→ Required action: Look through the listing for the word "left". Copy each line that has it.

→ Records for the task:

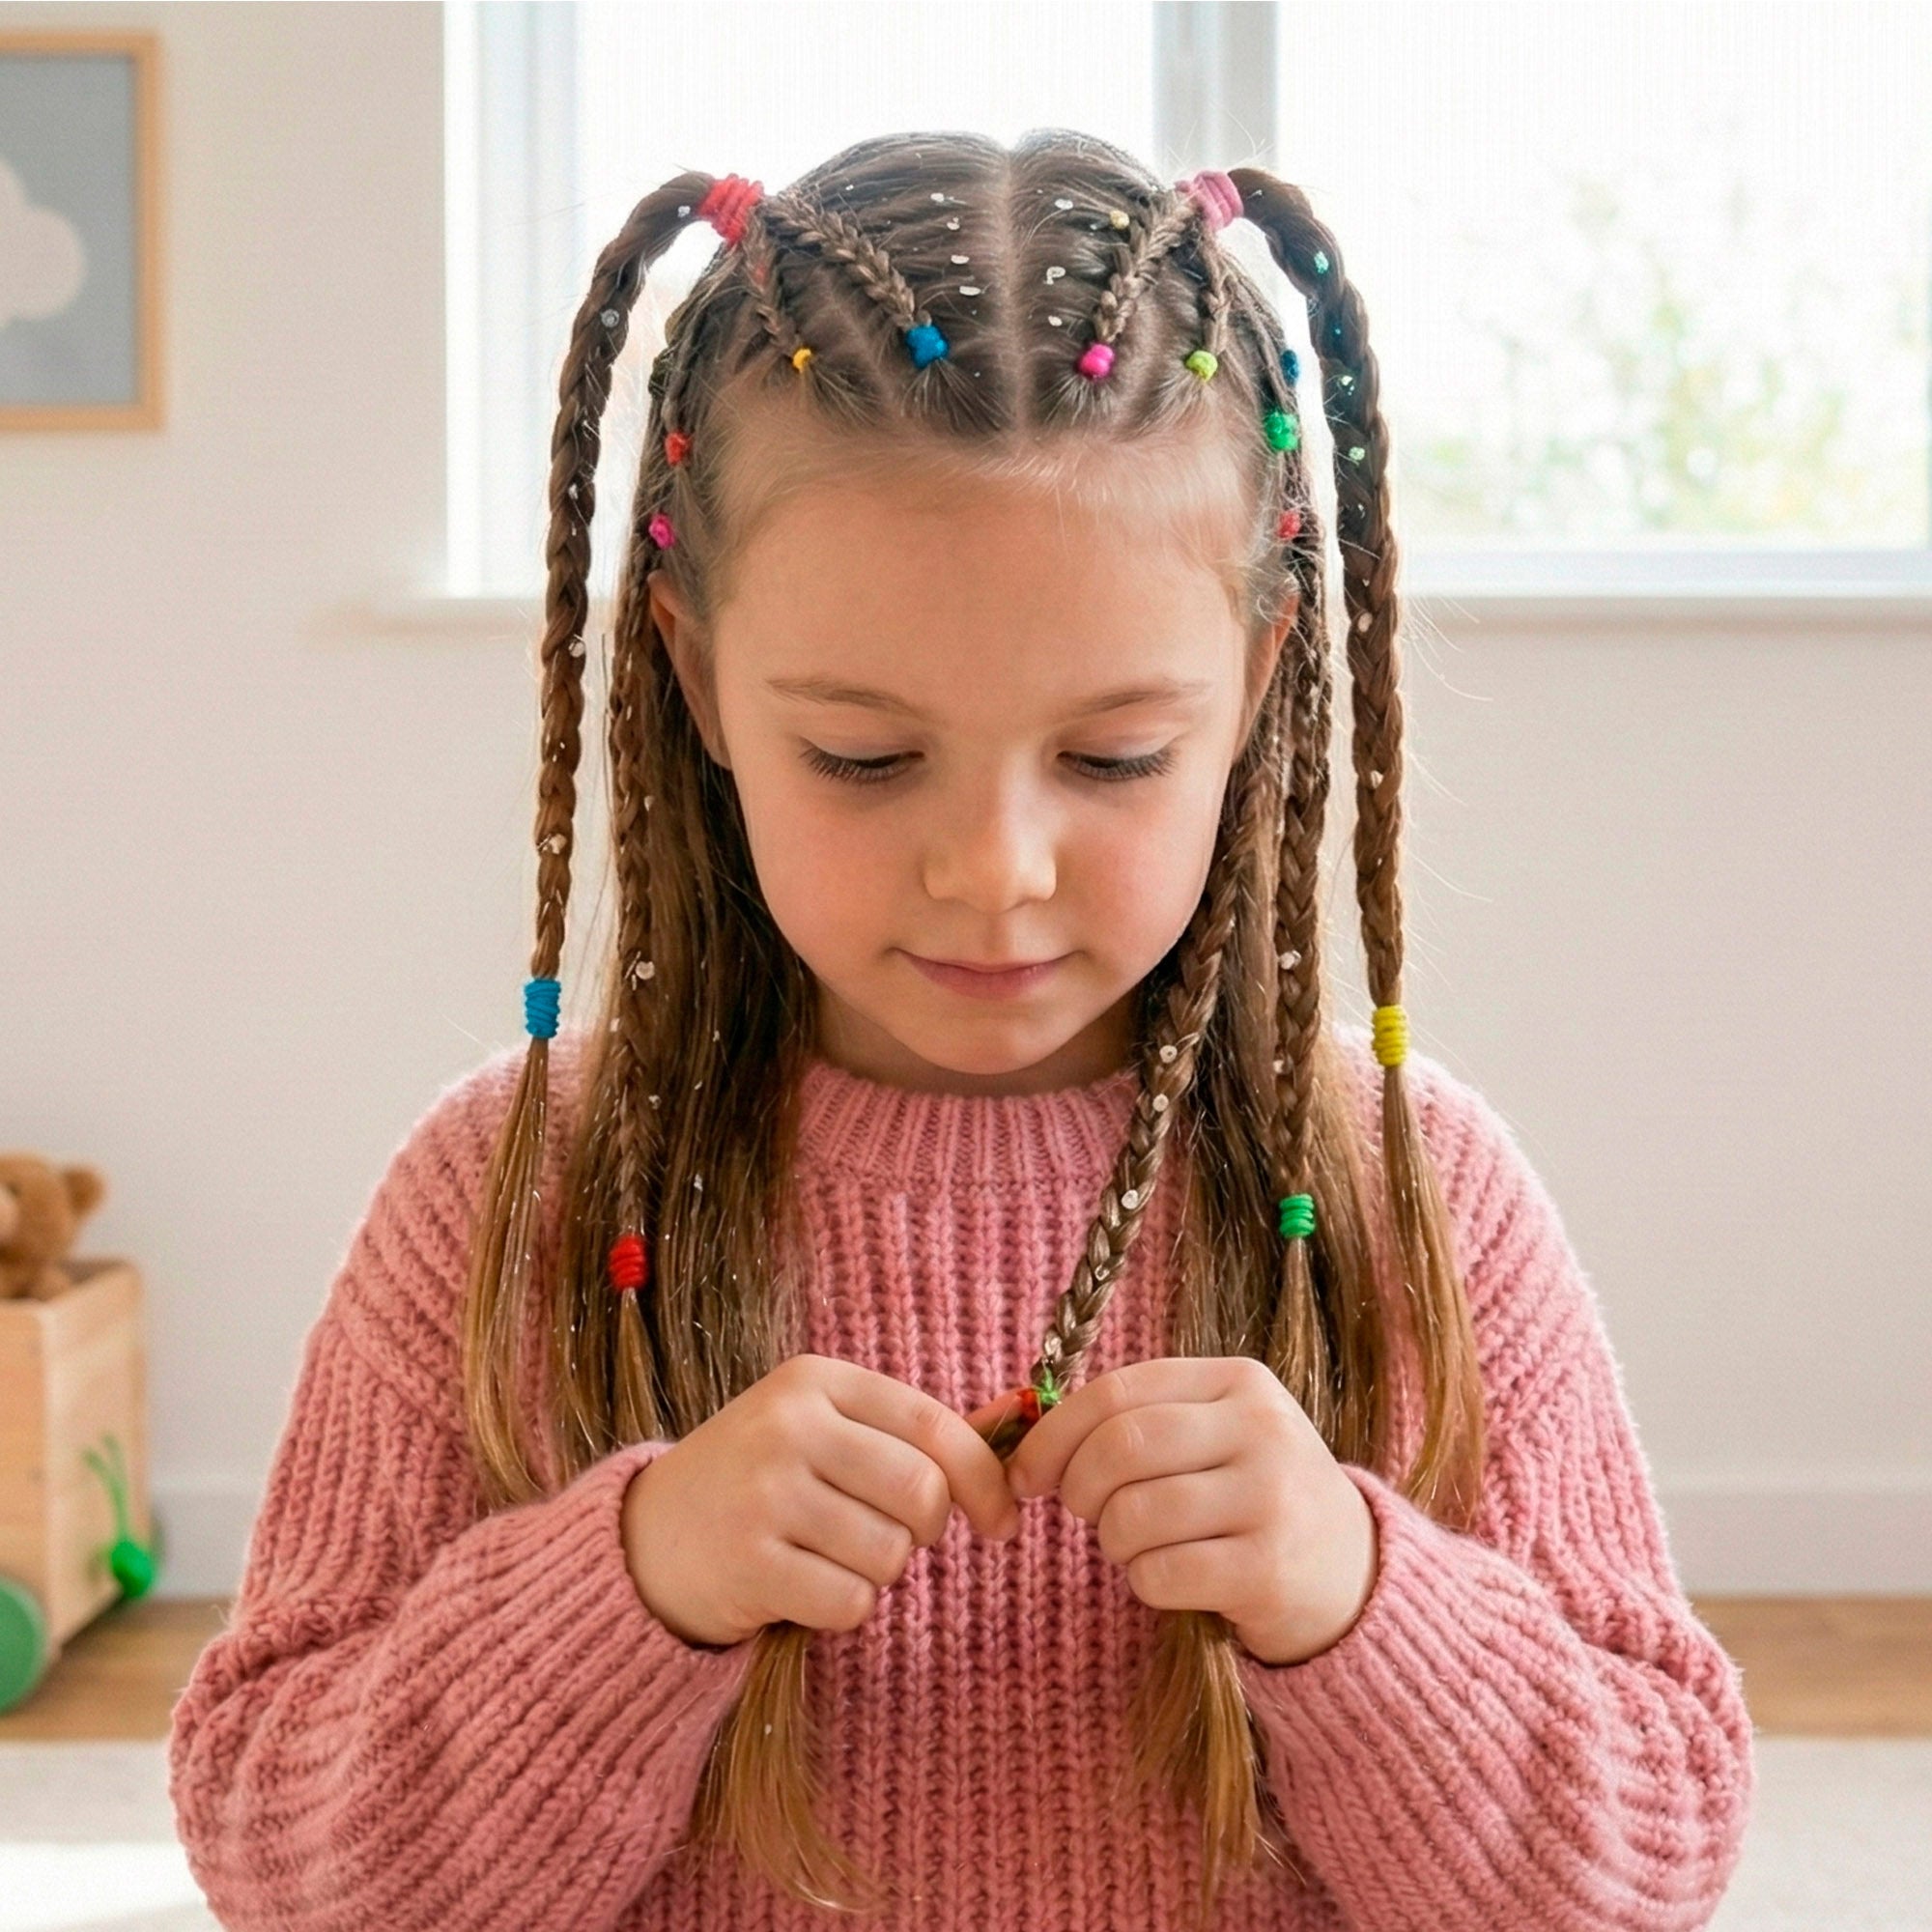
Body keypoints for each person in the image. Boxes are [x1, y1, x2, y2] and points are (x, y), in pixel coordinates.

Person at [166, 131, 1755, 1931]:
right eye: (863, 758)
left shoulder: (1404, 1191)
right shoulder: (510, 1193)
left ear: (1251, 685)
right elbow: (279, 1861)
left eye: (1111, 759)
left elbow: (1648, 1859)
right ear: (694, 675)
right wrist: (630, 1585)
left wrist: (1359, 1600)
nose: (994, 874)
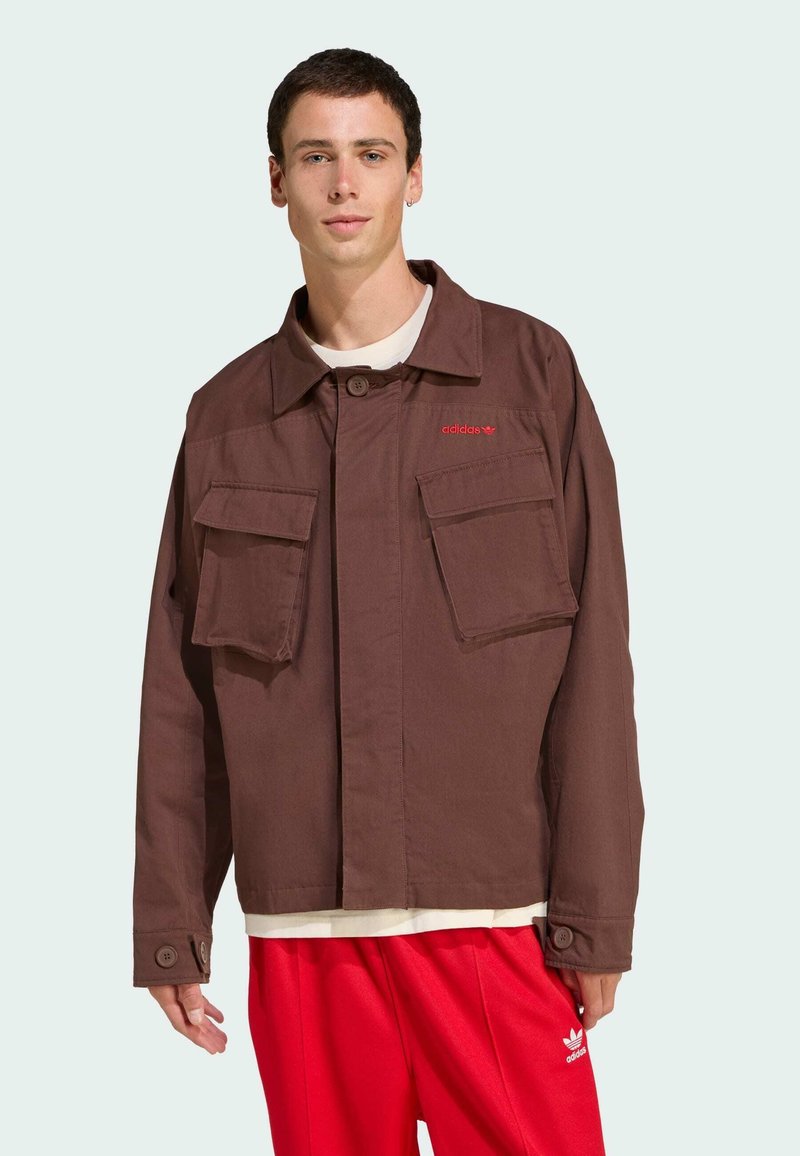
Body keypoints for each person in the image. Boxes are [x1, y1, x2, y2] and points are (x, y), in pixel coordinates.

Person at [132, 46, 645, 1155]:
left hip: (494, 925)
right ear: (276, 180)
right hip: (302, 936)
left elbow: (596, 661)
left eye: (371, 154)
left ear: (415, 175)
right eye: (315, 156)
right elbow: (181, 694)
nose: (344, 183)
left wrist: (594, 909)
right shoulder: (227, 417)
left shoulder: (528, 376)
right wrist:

→ Problem solution:
left shoulder: (1404, 1191)
left ear: (1251, 685)
left eye: (1111, 759)
left elbow: (1648, 1859)
left wrist: (1359, 1600)
left hip: (494, 925)
left elbow: (596, 661)
left eye: (371, 154)
left ear: (415, 175)
left wrist: (594, 909)
left shoulder: (528, 376)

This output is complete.